Christian Elia

Rights league chooses new executive director

  • July 11, 2014

TORONTO - The Catholic Civil Rights League of Canada has chosen Christian Elia as its new executive director. 

Elia will take over the role that has been vacant since Joanne McGarry died in April. 

“I wish that it wasn’t under such unfortunate circumstances (but) I endeavour to carry on the good work that she has done,” said Elia, a professor at Niagara University’s College of Education. “We are talking about a continuation, we are not talking about a revolution. I have always been very interested in faith in the public sphere or faith in the public square; that is what I bring to the Catholic Civil Rights League.” 

The league is a lay organization that combats anti-Catholic defamation and brings Church teaching to bear on public debate. 

Elia officially took over the office on June 30 and quickly realized how big the shoes are that were left behind by McGarry. 

“I have no problem telling you the truth and the truth is that it is overwhelming right now,” he said. “It is a big surprise the constant number of e-mails and phone calls that come in.” 

League president Philip Horgan has full confidence in the new executive director. 

“We are so pleased that Christian Elia has agreed to take on this most important role,” said Horgan. “The position of executive director of the Catholic Civil Rights League requires a facility with media and communications, knowledge of the faith and a passion for seeking a fair hearing of the teachings of the faith in the public square. As a member of our board for the past few years Christian has already been engaged in much of this important work.” 

And while Elia said he wants to keep things moving as they were under McGarry, one priority will be expanding social media. By utilizing this form of communication Elia hopes to tap into the demographic he worked with while serving as director of the Office of Catholic Youth for the Archdiocese of Toronto. 

“Although I wish to start slowly because I want to do it properly I really want to take advantage of social media,” he said. “Not just because it is simply the future, it is the present where we are. I want to engage a lot of the younger people, the people that I have met and people I would have known or the type of young adults I dealt with regularly when I was involved in youth and young adult ministry.” 

This will allow the Catholic Civil Rights League to draw on “those who are on fire for their faith,” as Elia put it, but it will also help break down the general misconceptions about Catholicism. 
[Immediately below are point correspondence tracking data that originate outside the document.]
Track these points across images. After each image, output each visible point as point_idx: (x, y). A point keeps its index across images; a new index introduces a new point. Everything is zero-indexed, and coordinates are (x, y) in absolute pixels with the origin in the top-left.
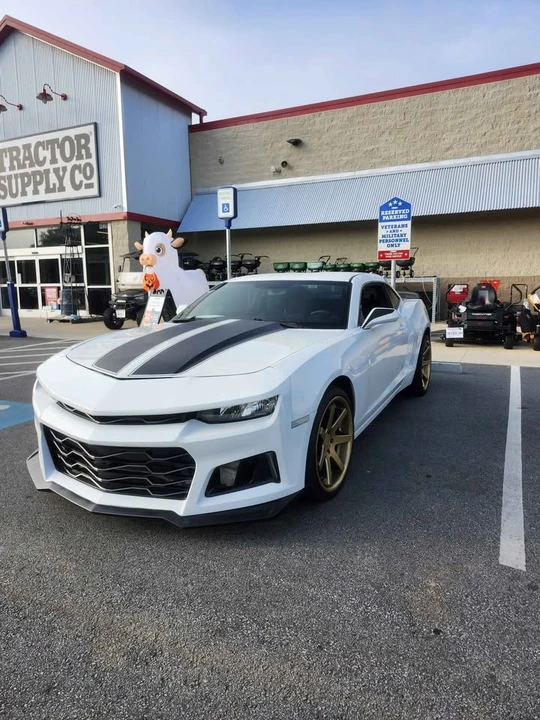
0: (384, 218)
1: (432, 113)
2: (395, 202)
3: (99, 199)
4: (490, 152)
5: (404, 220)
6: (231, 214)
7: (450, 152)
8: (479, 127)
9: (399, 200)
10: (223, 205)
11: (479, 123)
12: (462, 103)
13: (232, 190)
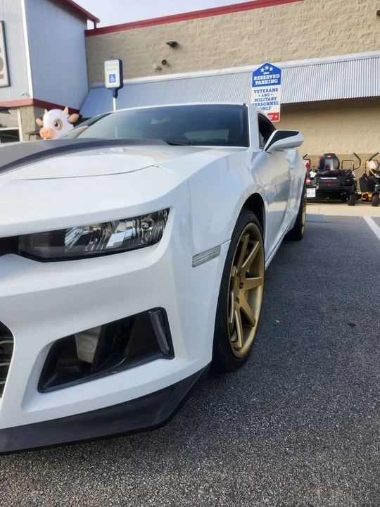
0: (257, 83)
1: (283, 21)
2: (267, 68)
3: (9, 88)
4: (327, 54)
5: (274, 84)
6: (117, 84)
7: (296, 54)
8: (320, 33)
9: (270, 66)
10: (110, 76)
11: (319, 30)
12: (306, 13)
13: (117, 62)
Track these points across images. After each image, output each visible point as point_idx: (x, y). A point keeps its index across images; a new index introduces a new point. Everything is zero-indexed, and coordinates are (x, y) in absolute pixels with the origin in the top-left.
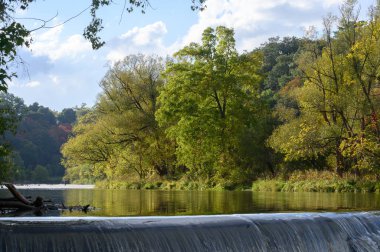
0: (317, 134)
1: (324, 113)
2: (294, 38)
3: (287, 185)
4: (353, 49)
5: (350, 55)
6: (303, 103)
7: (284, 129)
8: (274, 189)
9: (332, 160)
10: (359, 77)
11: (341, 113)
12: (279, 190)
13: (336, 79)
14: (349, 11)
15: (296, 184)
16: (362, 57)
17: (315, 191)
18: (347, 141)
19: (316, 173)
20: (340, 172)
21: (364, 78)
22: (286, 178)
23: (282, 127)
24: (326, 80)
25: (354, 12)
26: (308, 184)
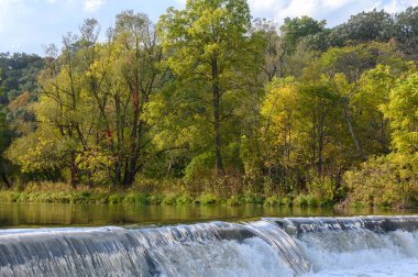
0: (54, 148)
1: (61, 127)
2: (24, 54)
3: (22, 196)
4: (91, 67)
5: (88, 74)
6: (41, 118)
7: (21, 142)
8: (9, 199)
9: (67, 173)
10: (96, 94)
11: (77, 128)
12: (15, 201)
13: (73, 96)
14: (89, 31)
15: (32, 195)
16: (99, 75)
17: (50, 202)
18: (83, 154)
19: (50, 184)
20: (75, 184)
21: (100, 95)
22: (21, 189)
23: (19, 140)
24: (64, 96)
25: (94, 33)
26: (43, 196)
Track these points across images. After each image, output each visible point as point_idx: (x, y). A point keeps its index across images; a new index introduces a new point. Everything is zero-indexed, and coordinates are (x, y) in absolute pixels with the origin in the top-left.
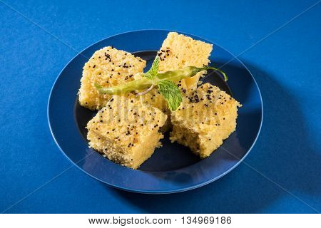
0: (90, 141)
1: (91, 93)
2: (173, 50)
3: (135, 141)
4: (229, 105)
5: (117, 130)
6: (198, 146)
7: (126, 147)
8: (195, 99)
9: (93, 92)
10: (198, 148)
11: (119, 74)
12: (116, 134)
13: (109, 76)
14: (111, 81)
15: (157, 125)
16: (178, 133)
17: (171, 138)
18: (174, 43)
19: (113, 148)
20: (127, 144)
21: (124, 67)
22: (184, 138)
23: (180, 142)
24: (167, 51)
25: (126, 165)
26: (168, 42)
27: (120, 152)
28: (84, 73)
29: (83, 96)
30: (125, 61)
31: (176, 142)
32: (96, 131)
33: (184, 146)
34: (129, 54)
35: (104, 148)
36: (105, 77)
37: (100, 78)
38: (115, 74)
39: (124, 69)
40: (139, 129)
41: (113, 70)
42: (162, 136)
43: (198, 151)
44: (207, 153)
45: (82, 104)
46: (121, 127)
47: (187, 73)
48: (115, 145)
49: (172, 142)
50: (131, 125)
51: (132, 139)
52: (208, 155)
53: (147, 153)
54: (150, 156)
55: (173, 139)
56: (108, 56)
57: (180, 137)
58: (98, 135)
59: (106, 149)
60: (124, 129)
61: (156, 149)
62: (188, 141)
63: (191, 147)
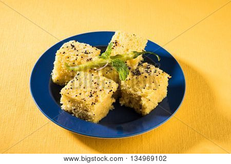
0: (62, 104)
1: (61, 72)
2: (120, 42)
3: (96, 101)
4: (162, 77)
5: (82, 94)
6: (141, 106)
7: (90, 105)
8: (137, 73)
9: (63, 71)
10: (141, 108)
11: (82, 57)
12: (82, 97)
13: (75, 58)
14: (76, 63)
15: (111, 90)
16: (125, 98)
17: (120, 102)
18: (120, 38)
19: (80, 108)
20: (91, 103)
21: (85, 53)
22: (130, 102)
23: (127, 105)
24: (116, 43)
25: (89, 120)
26: (116, 37)
27: (85, 110)
28: (57, 58)
29: (55, 76)
30: (85, 50)
31: (124, 106)
32: (67, 95)
33: (130, 108)
34: (88, 45)
35: (73, 108)
36: (72, 60)
37: (68, 61)
38: (79, 58)
39: (85, 54)
40: (98, 93)
41: (77, 55)
42: (114, 101)
43: (141, 110)
44: (148, 111)
45: (54, 81)
46: (86, 92)
47: (131, 56)
48: (81, 105)
49: (122, 105)
50: (93, 90)
51: (94, 100)
52: (148, 113)
53: (104, 112)
54: (106, 115)
55: (122, 103)
56: (73, 46)
57: (127, 101)
58: (69, 97)
59: (74, 109)
60: (88, 94)
61: (110, 111)
62: (133, 103)
63: (135, 108)
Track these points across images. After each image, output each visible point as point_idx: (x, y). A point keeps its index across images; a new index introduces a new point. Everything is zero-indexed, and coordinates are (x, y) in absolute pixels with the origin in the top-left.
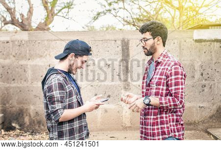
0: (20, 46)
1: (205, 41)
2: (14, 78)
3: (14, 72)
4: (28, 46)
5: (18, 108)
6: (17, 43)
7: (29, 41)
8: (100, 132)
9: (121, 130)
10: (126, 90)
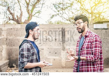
0: (17, 30)
1: (99, 29)
2: (14, 44)
3: (14, 42)
4: (20, 31)
5: (16, 58)
6: (15, 29)
7: (21, 28)
8: (52, 69)
9: (61, 68)
10: (63, 51)
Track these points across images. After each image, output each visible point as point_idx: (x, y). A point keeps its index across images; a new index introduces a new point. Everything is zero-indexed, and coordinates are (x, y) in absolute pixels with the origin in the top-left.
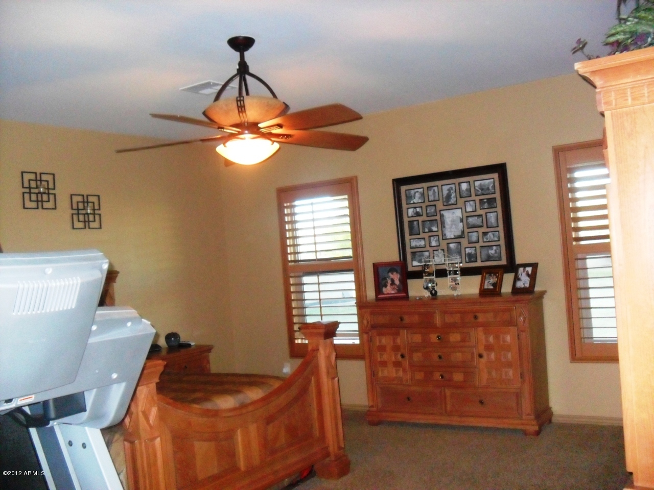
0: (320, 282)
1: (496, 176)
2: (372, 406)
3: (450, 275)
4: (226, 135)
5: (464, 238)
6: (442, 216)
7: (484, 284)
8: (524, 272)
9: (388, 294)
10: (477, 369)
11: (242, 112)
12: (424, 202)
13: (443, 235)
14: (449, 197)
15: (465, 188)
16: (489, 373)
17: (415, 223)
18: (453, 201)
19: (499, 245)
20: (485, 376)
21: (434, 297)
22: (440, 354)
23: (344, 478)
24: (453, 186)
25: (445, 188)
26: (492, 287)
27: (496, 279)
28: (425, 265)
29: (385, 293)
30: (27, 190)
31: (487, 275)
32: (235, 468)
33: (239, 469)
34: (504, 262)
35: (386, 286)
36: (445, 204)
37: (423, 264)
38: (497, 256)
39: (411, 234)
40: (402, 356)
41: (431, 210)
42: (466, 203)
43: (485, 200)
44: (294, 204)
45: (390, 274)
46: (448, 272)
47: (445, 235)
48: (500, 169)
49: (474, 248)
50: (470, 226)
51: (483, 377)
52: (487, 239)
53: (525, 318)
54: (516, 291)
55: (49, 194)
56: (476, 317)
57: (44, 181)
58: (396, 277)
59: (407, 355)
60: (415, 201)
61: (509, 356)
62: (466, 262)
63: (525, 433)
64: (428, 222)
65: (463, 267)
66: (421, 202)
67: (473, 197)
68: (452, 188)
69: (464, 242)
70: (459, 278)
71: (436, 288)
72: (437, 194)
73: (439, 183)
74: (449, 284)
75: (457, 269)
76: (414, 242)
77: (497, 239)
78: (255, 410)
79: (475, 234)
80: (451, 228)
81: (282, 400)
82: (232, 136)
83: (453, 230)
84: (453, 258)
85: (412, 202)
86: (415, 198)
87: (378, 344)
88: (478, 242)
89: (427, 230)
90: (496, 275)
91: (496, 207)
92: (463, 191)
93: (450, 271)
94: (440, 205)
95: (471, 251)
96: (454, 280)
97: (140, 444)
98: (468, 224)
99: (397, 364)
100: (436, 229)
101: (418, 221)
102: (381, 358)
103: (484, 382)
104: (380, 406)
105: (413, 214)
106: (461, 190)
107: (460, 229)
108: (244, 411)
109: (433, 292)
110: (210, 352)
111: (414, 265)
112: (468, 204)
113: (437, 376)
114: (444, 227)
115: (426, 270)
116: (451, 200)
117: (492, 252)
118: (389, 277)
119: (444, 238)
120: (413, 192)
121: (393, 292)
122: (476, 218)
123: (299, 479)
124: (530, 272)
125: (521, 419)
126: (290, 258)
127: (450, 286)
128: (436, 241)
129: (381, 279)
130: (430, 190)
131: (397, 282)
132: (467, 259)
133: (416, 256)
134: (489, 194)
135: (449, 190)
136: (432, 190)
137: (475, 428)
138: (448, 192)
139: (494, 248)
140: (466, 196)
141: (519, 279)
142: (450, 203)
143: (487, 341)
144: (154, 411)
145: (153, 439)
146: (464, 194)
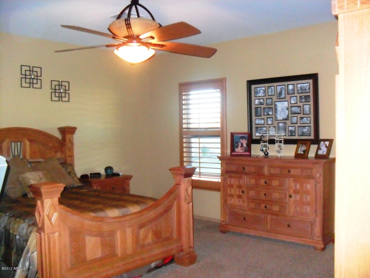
0: (200, 142)
1: (311, 81)
2: (223, 221)
3: (277, 143)
4: (121, 43)
5: (288, 120)
6: (276, 105)
7: (298, 150)
8: (324, 144)
9: (239, 152)
10: (288, 205)
11: (129, 28)
12: (265, 96)
13: (276, 117)
14: (280, 93)
15: (291, 88)
16: (295, 208)
17: (259, 109)
18: (283, 96)
19: (310, 126)
20: (292, 209)
21: (266, 156)
22: (265, 192)
23: (191, 266)
24: (284, 87)
25: (279, 88)
26: (302, 153)
27: (306, 148)
28: (262, 136)
29: (237, 151)
30: (24, 76)
31: (301, 145)
32: (113, 255)
33: (117, 256)
34: (312, 137)
35: (237, 147)
36: (278, 98)
37: (261, 135)
38: (308, 133)
39: (256, 116)
40: (243, 192)
41: (269, 101)
42: (291, 98)
43: (303, 97)
44: (189, 93)
45: (241, 140)
46: (276, 141)
47: (277, 117)
48: (314, 77)
49: (294, 127)
50: (292, 113)
51: (291, 209)
52: (303, 122)
53: (320, 175)
54: (317, 156)
55: (37, 79)
56: (289, 171)
57: (35, 71)
58: (244, 142)
59: (245, 191)
60: (260, 95)
61: (309, 198)
62: (289, 136)
63: (315, 249)
64: (267, 109)
65: (285, 138)
66: (263, 96)
67: (296, 94)
68: (283, 88)
69: (288, 123)
70: (282, 145)
71: (268, 151)
72: (273, 91)
73: (275, 84)
74: (276, 149)
75: (281, 140)
76: (257, 121)
77: (309, 122)
78: (130, 219)
79: (295, 118)
80: (281, 113)
81: (152, 214)
82: (124, 44)
83: (282, 114)
84: (280, 132)
85: (258, 96)
86: (260, 93)
87: (229, 183)
88: (297, 123)
89: (266, 114)
90: (306, 145)
91: (310, 102)
92: (290, 90)
93: (277, 141)
94: (275, 98)
95: (293, 129)
96: (279, 146)
97: (45, 235)
98: (291, 111)
99: (239, 197)
100: (272, 114)
101: (261, 107)
102: (230, 192)
103: (292, 214)
104: (227, 221)
105: (258, 103)
106: (288, 89)
107: (286, 115)
108: (123, 219)
109: (266, 153)
110: (130, 180)
111: (256, 135)
112: (292, 99)
113: (263, 206)
114: (277, 112)
115: (262, 139)
116: (282, 96)
117: (305, 130)
118: (240, 142)
119: (276, 119)
120: (259, 89)
121: (242, 151)
122: (297, 108)
123: (162, 264)
124: (327, 145)
125: (313, 239)
126: (184, 126)
127: (277, 150)
128: (271, 121)
129: (234, 143)
130: (270, 89)
131: (245, 145)
132: (289, 134)
133: (258, 130)
134: (306, 93)
135: (281, 89)
136: (271, 89)
137: (284, 242)
138: (280, 90)
139: (307, 128)
140: (291, 93)
141: (320, 149)
142: (281, 97)
143: (295, 187)
144: (55, 216)
145: (53, 233)
146: (290, 92)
“The biggest mistake is the concept ... that there is such a thing as faith being a private belief,” he said. “It is incorrect, it is wrong and it is not genuine if you say that you are Catholic privately and then all of a sudden you put on a different cloak when you enter a building. You are not contributing to a pluralist society by doing that, you are actually making it difficult for people to see what forms your decisions because you are acting more as a chameleon than a person with genuine integrity.” 

But before tackling this head on, Elia wants to broaden his network of contacts. 

“I am very cognizant of the fact that we are a national organization. I want to nurture the relationships that we have with our members. So I’ll be relying on our regional directors in every province.”